There's another idea I stumbled across. I don't have time to profile it right now, but in case someone else does:
# untested, but I'm fairly confident it runs
# using 'flattened points' list, i.e. a list of n*2 floats
points = [random() for _ in xrange(1000 * 2)]
c_array = c_float * len(points * 2)
c_array[:] = points
That is, first we create the ctypes array but don't populate it. Then we populate it using the slice notation. People smarter than I tell me that assigning to a slice like this may help performance. It allows us to pass a list or iterable directly on the RHS of the assignment, without having to use the *iterable syntax, which would perform some intermediate wrangling of the iterable. I suspect that this is what happens in the depths of creating pyglet's Batches.

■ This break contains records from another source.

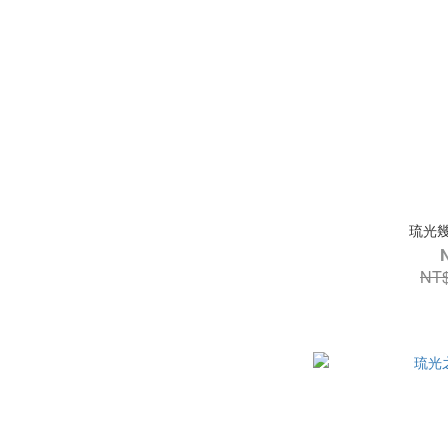
琉光幾
NT$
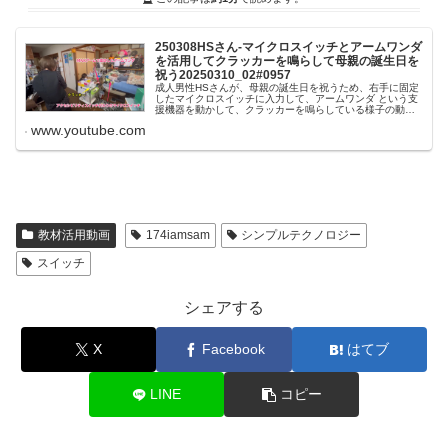
250308HSさん-マイクロスイッチとアームワンダ
を活用してクラッカーを鳴らして母親の誕生日を
祝う20250310_02#0957
成人男性HSさんが、母親の誕生日を祝うため、右手に固定
したマイクロスイッチに入力して、アームワンダ という支
援機器を動かして、クラッカーを鳴らしている様子の動画
です。この動画は2025年3月8日（土曜日）に熊本県熊本市
www.youtube.com
にある医療型特定短期....
教材活用動画
174iamsam
シンプルテクノロジー
スイッチ
シェアする
X
Facebook
はてブ
LINE
コピー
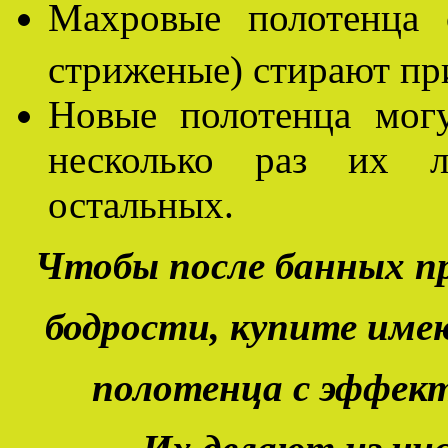
Махровые полотенца 
стриженые) стирают пр
Новые полотенца мог
несколько раз их л
остальных.
Чтобы после банных пр
бодрости, купите име
полотенца с эффек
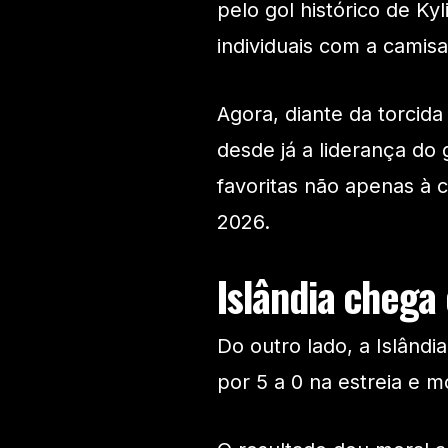
pelo gol histórico de 
individuais com a camisa
Agora, diante da torcid
desde já a liderança d
favoritas não apenas à 
2026.
Islândia chega
Do outro lado, a Islândi
por 5 a 0 na estreia e m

Presumably you could just create c_array once, then just reassign to it (the final line in the above code) every time the points list changes.
There is probably an alternative formulation which accepts the original definition of points (a list of (x,y) tuples.) Something like this:
# very untested, likely contains errors
# using a list of n tuples of two floats
points = [(random(), random()) for _ in xrange(1000)]
c_array = c_float * len(points * 2)
c_array[:] = chain(p for p in points)
If performance is an issue, you do not want to use ctypes arrays with the star operation (e.g., (ctypes.c_float * size)(*t)).
In my test packis fastest followed by the use of the array module with a cast of the address (or using the from_buffer function).
import timeit
repeat = 100
setup="from struct import pack; from random import random; import numpy; from array import array; import ctypes; t = [random() for _ in range(2* 1000)];"
print(timeit.timeit(stmt="v = array('f',t); addr, count = v.buffer_info();x = ctypes.cast(addr,ctypes.POINTER(ctypes.c_float))",setup=setup,number=repeat))
print(timeit.timeit(stmt="v = array('f',t);a = (ctypes.c_float * len(v)).from_buffer(v)",setup=setup,number=repeat))
print(timeit.timeit(stmt='x = (ctypes.c_float * len(t))(*t)',setup=setup,number=repeat))
print(timeit.timeit(stmt="x = pack('f'*len(t), *t);",setup=setup,number=repeat))
print(timeit.timeit(stmt='x = (ctypes.c_float * len(t))(); x[:] = t',setup=setup,number=repeat))
print(timeit.timeit(stmt='x = numpy.array(t,numpy.float32).data',setup=setup,number=repeat))
The array.array approach is slightly faster than Jonathan Hartley's approach in my test while the numpy approach has about half the speed:
python3 convert.py
0.004665990360081196
0.004661010578274727
0.026358536444604397
0.0028003649786114693
0.005843495950102806
0.009067213162779808
The net winner is pack.
You can use array (notice also the generator expression instead of the list comprehension):
array("f", (u for point in points for u in point)).tostring()
Another optimization would be to keep the points flattened from the beginning.